Oft geht einem dabei ein Licht auf und Sie erkennen sich in anderen wieder. Wie haben Betroffene das Problem für sich gelöst? Welche Tricks und Kniffe haben Sie angewandt? Was hat ihnen die Augen geöffnet? Wie sind Sie Ihrer Angst auf die Schliche gekommen? Dadurch, dass man in der Gruppe über die Angst im Umgang mit Menschen spricht, fühlt man sich wie in einer Familie, in der man wieder Mut und Zutrauen findet. Man ist zunächst unter sich und kann in diesem geschützten Raum Nähe zulassen. Manche in der Gesprächsrunde sind schon weiter und können die anderen an ihren Erfahrungen teilhaben lassen. Man lernt voneinander und hilft sich gegenseitig. Das ist die Dynamik in der Selbsthilfe: Es treten neue in die Gruppe ein, andere sind schon am Ende ihres Problembewusstseins. So hat man immer eine so genannte durchmischte Gemengelage. Die Gruppe löst quasi von Anfang bis Ende das Problem Beziehungsunfähigkeit selbst, wobei jeder auf einem anderen Level steht. Beispiel: Kommt man als Frischling hinein, wird man sich zunächst sehr zurückhaltend, eher zuhörend beteiligen, auch reserviert der Gruppe gegenüber geben.
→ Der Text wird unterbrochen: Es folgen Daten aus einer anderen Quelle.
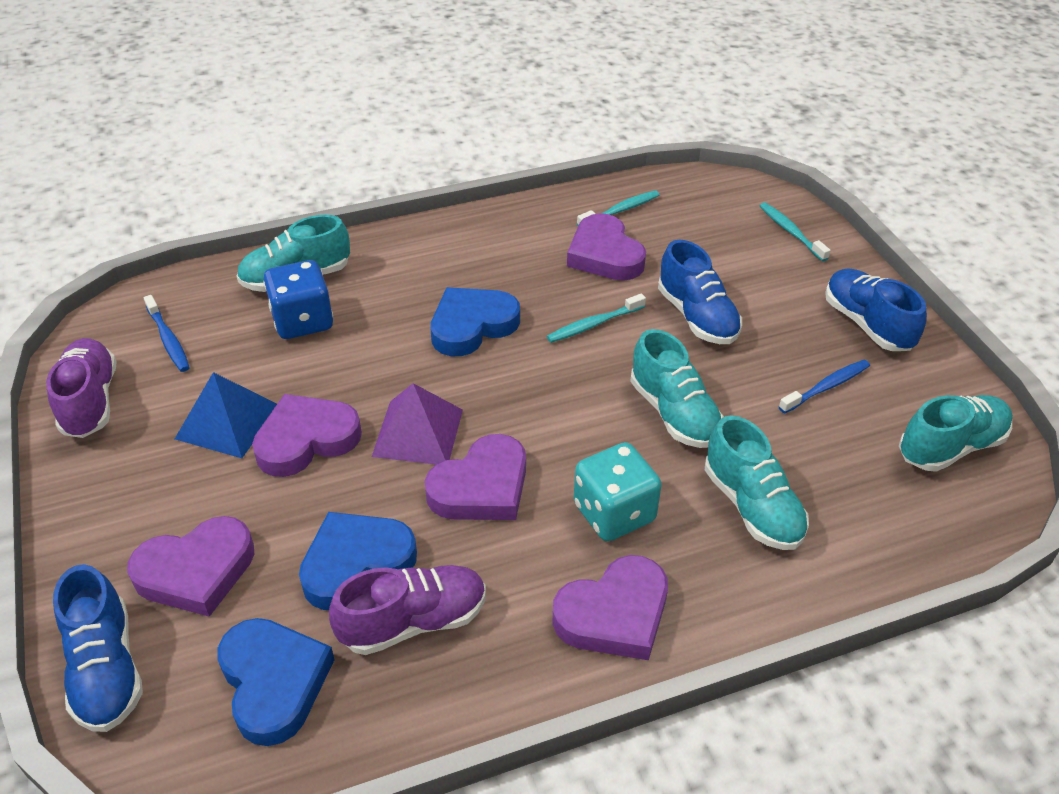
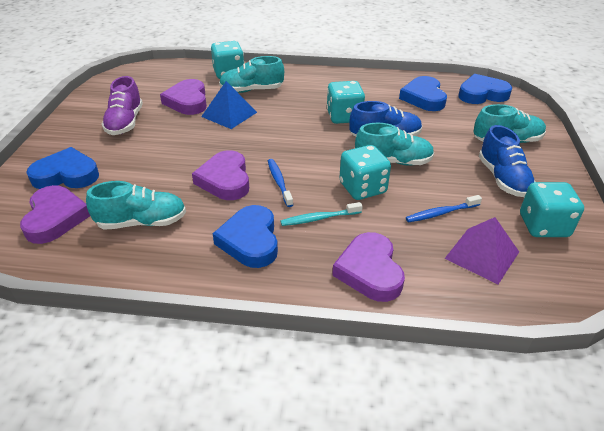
blue dice: 1 -> 0
blue heart: 3 -> 4
blue shoe: 3 -> 2
purple heart: 5 -> 4
purple shoe: 2 -> 1
turquoise dice: 1 -> 4
turquoise toothbrush: 3 -> 1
Alles ist neu und fremd, die Skepsis überwiegt. Dann sieht man plötzlich, wie Teilnehmer von Problemen reden, die man selbst irgendwie kennt und horcht auf. Mit der Zeit kommt der Punkt, wo man aktiv in die Gespräche eingreift und immer sicherer wird. Also: abwarten, zuhören, Parallelen erkennen, Mut schöpfen, aktiv werden, eigene Probleme einbringen, Lösungen finden, Menschenscheu ablegen und wieder beziehungsfähig werden. So geht das in einer Selbsthilfegruppe.
Manche haben nicht diesen Mut. Man muss ja auch den Schritt erst mal alleine und bewusst gehen. Alternativ kann man sich auch durch einen Psychologen zunächst ans Händchen nehmen lassen. In Einzelgesprächen versucht der zunächst, an Sie überhaupt ranzukommen. Bis er Sie „geknackt“ hat, heißt gesprächsbereit, aufnahmefähig und lösungsbereit sind, können einige Sitzungen vergehen. Sein Ziel ist es heutzutage in der Psychotherapie, Sie gruppenfähig zu machen. Denn die Versicherungen bezahlen kaum noch Einzeltherapien. Macht auch durchaus Sinn, denn wir leben überall in Gemeinschaften: in der Schule, im Kindergarten, im Job, in der Nachbarschaft, in der Wohnanlage, in der Beziehung, Familie und sogar im Krankenhaus. Deshalb muss man Konflikte und Probleme auch in Gemeinschaft austragen, und eben nicht individuell mit sich selbst. Der Menschenfeind muss eben sozusagen hinein in die Konfrontation mit dem Aggressor Mensch (Konfrontations-Therapie). Nur indem wir uns dem Übel stellen, überwinden wir es auch. Jemand mit Angst vor dem Zahnarzt muss sich bewusst in die Nähe der Praxis begeben, den typischen Duft von Zahnarzt riechen, sich mit dem Mediziner unterhalten und über die Behandlung sprechen. Nur so verliert er seine Angst – Konfrontation mit dem Auslöser nimmt den Schrecken vor dem Zahnarzt – oder vor anderen Menschen.